A busy week ahead, equity markets cheer last weeks tariff walk back.

It has been a strong week for stocks as the markets feel comforted by the further de-escalation of the April 2nd Liberation Day tariff announcements. Investors are becoming more confident that a U.S. economic recession will be avoided and that they have the upper hand over Trump. Any signs that he raises the stakes again will trigger a swift rout in equity markets, and at that point, he will back down. There is a Trump put after all. Having fled from stocks in fear, investors are now strolling back into them with apparent confidence; fund flows are showing strong demand for tech again. So was the whole thing a bad dream? Has there been no lasting damage to the economy despite tariffs leaving the world’s largest economy with the highest trade taxes for 80 years? Could Goldilocks be back in favour? Last week’s PPI data reported that producer prices fell by more than expected. Recent employment data remains resilient, and consumer confidence, according to Friday’s monthly Michigan Consumer Sentiment Survey, pointed to further declines. Putting all that together may further tip the balance in favour of a rate cut in June. Consensus among traders is now for two cuts this year. Easing monetary policy, modest growth, and inflation are heading back to the 2% target. Oh, happy days, one thinks. One has to remember life is not often that simple; when everything in the orchard looks rosy, something often upsets the apple cart.
Where could this upset come from? I have argued that we need to watch the bond market for our lead. U.S. equities are not cheap by any measure, which was fine when interest rates were zero, but when yields rise, equity valuations should adjust. U.S. ten-year yields are now around 4.5%, having risen consistently this year. On Friday, Moody’s downgraded U.S. sovereign debt from its triple-A rating, following Standard & Poor’s and Fitch, in response to the ever-growing U.S. deficit. Which may increase further if Trump gets his tax cuts away. Does this matter? History is littered with times when a rout in the bond market hits stocks. If bond investors demand better returns to lend money to the U.S. government, investors will want to pay less for stocks.

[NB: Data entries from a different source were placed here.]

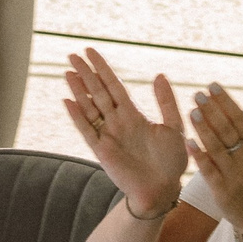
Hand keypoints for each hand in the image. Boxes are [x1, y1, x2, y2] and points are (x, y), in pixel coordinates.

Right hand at [62, 49, 189, 216]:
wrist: (163, 189)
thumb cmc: (172, 161)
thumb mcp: (174, 127)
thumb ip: (166, 102)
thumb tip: (159, 75)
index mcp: (134, 115)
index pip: (114, 86)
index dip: (102, 69)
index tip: (90, 52)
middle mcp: (118, 122)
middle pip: (98, 92)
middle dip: (86, 74)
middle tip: (72, 56)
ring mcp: (108, 135)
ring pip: (89, 107)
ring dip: (78, 90)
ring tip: (68, 72)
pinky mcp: (102, 151)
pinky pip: (87, 130)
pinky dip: (77, 116)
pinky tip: (68, 101)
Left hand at [183, 83, 242, 240]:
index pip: (240, 120)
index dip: (225, 102)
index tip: (213, 86)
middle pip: (226, 131)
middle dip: (211, 111)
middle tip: (198, 93)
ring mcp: (234, 177)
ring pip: (216, 149)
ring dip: (203, 130)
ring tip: (192, 111)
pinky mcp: (224, 193)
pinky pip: (209, 173)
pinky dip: (199, 158)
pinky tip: (188, 143)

While we are on topics that may unsettle investor sentiment, Brazil, which makes up about a quarter of global poultry exports, announced it had detected avian flu on a commercial farm for the first time.What is small print on the back pages,often makes the front page in the days to come.
Looking to the week ahead, flash PMI data, which will be released on Thursday, may provide additional insights into the broader impact of the events from the past six weeks on the global economy. We may also learn how April’s payroll tax rise in the UK has affected our domestic economy. Later today, we will receive the latest Euro area inflation report, which would have to diverge significantly from the expected 2.2% for the ECB not to act again at their next meeting. Then on Wednesday, it’s our turn for the monthly price reports. The year-on-year rate is anticipated to jump significantly this month to 3.3% as companies implement higher service costs. Then, we will get retail sales and consumer confidence data on Friday. Equities are opening on Monday on the back foot.